Everyone is after the money...
...I don't have!
I just got contacted by the FBI via email, saying they are gonna help get some money owed to me as long as I send $250 to some Nigerians! I can't wait!
These Nigerians are crafty people when it comes to using email. I know not all Nigerians are involved in these internet scams, it just seems like it. A few don't even have internet access and must scam you in some old fashioned way, like guns, rocks and spears. But they are among the happiest people in the world!
It's funny how China can block YouTube and the Apple Store can block Myspace and Best Buy can block Facebook and Canada can block my podcast on iTunes and yet the U. S. and A. can't block Nigeria. I guess it's best we don't the make the best cocoa, I think.
The line at the store looked short so I got up behind a woman at the checkout who had a fist-full of Grocery Coupons and got all of her cart load for FREE! On the way out I asked her how and she said it took a lot of work. I bet!

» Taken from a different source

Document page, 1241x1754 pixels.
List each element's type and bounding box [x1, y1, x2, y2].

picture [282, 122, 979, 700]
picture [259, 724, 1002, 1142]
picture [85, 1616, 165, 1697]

At Borders I picked up a new book I wanted to get when I first heard about it. The surprising part is I got it for $5! "In Heaven Everything is Fine: The Unsolved Life of Peter Ivers and the Lost History of New Wave Theatre" by Josh Frank and Charlie Buckholtz is a facinating story about the unsolved murder of Peter Ivers in his loft in L.A., his experimental television show, "New Wave Theatre," his many friends like Harold Ramis, Paul Michael Glaser, David Lynch, Dead Kennedys, Black Flag, the Circle Jerks, Devo, Beverly D'Angelo, John Belushi and many many others. It's been the best $5 I've spent in quite some time!
One of the cool things I uncovered, but the connection was made by me and not by the authors, is that a phrase David Lynch is fond of saying when something is super good to him is, "Beyond the Beyond" and I found that it was also a part of Peters Iver's Hindi mantra given to him by his Yogi Alan Finger.
http://www.ishtayoga.com/
Peter Ivers co-wrote with David Lynch this iconic song for "Eraserhead"

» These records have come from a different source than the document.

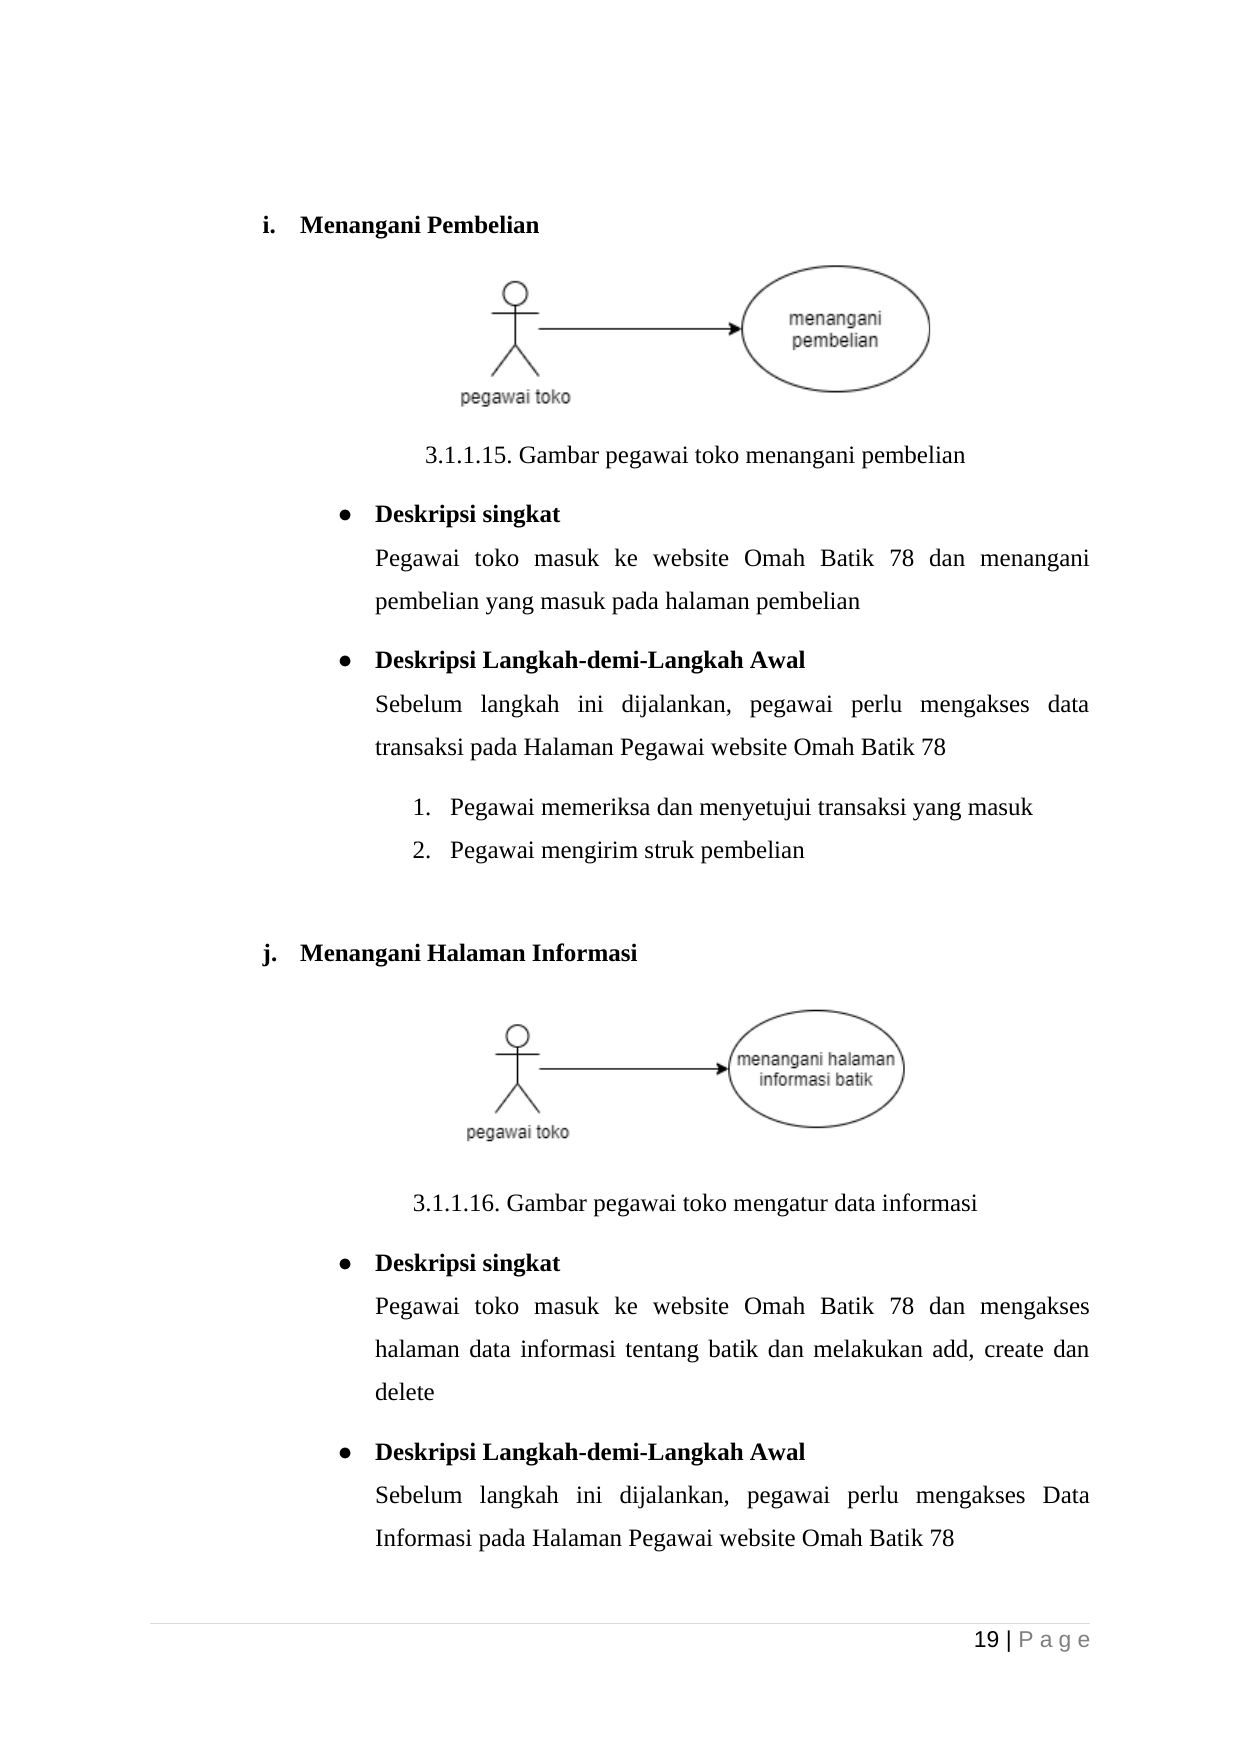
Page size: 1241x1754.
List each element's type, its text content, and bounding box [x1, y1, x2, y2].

list Menangani Pembelian [262, 210, 1090, 238]
list Pegawai memeriksa dan menyetujui transaksi yang masuk [412, 792, 1090, 820]
text Pegawai toko masuk ke website Omah Batik 78 dan mengakses halaman data informasi tentang batik dan melakukan add, create dan delete [375, 1291, 1090, 1406]
list Deskripsi singkat [337, 1248, 1090, 1277]
text 3.1.1.15. Gambar pegawai toko menangani pembelian [300, 440, 1090, 468]
text Sebelum langkah ini dijalankan, pegawai perlu mengakses data transaksi pada Halaman Pegawai website Omah Batik 78 [375, 689, 1090, 761]
text Pegawai toko masuk ke website Omah Batik 78 dan menangani pembelian yang masuk pada halaman pembelian [375, 543, 1090, 614]
list Deskripsi Langkah-demi-Langkah Awal [337, 646, 1090, 674]
text 3.1.1.16. Gambar pegawai toko mengatur data informasi [300, 1188, 1090, 1217]
list Menangani Halaman Informasi [262, 938, 1090, 966]
list Deskripsi Langkah-demi-Langkah Awal [337, 1437, 1090, 1466]
list Pegawai mengirim struk pembelian [412, 835, 1090, 863]
picture [460, 252, 931, 410]
list Deskripsi singkat [337, 499, 1090, 528]
picture [467, 980, 924, 1158]
text Sebelum langkah ini dijalankan, pegawai perlu mengakses Data Informasi pada Halaman Pegawai website Omah Batik 78 [375, 1480, 1090, 1552]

And here is another version by The Pixies:
Author Josh Frank & editor Ian Marshall discuss Best of New Wave Theatre:
Backstage Pass: Punk Rock Report with Ivers:
Punk was a great movement where money had no use, where you were in it for something else.

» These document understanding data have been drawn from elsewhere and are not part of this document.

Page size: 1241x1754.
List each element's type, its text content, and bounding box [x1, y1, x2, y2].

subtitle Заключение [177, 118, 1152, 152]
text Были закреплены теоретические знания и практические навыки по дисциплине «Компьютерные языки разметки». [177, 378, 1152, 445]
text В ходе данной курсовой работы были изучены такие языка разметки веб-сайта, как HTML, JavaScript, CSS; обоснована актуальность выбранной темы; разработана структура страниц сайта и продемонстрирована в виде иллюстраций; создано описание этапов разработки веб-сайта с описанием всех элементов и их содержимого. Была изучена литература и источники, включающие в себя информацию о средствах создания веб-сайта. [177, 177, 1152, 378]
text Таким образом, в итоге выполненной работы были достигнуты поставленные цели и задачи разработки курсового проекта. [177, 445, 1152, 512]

Tracy in Hollywood sent me an iPod loaded with stuff and I went to sleep with the earbuds firmly in and Eckart Tolle talking softly in my ear. I fell asleep and had the most bizarre dreams I believe I've ever had! Seriously. Strange. I can't remember everything about them, just a foreboding sense of doom. Overcast. Gloomy. I know I had somehow been offered a book deal and began writing women's romance books. Nice ones. Not too corny. With a bit of supernatural in them. I felt they were beneath me, but money looked like it might start really growing and there was the promise I might start doing what I really wanted to write. A fanbase for me was growing and I tried to call Tracy from a Book Event in a wonderful old hotel, but all the lines were busy. No network connection. Suddenly at the Romance Book Convention it was announced to me that one of my books was gonna be a best seller on the NY Times list. Very exciting. Party. Drinks. Then some girl walked into the room and started crying and a few more people walked into a suite in a hotel and stopped the music and turned on the TV. The President had been killed in some kind of explosion and the next thing I know the whole world collapses financially. Everybody is out of money. Money somehow doesn't mean anything anymore. And I'm on the street it's months later at night and I'm with about five other people and we're scrounging for food and shelter. There were packs of wild dogs and people roaming the streets and burning buildings. We wade across a river, the skyline is lit by flames in the skyscrapers, there are no lights as electricity is gone and we end up standing outside a house just watching it thinking how we could break in and steal what these people might have inside. I turn to look at these other people, one was a young woman and I could see in the men's eyes they were gonna kill who ever was in there just for the food. I wanted to get away so badly, but I was scared and hungry and I knew if I ran they would kill me to.
It was so terrifying a dream I woke up in a sweat. It was that heavy a dream. I don't know what Eckart Tolle was saying while I was dreaming all that, but I might have difficulty listening to him before going to bed again.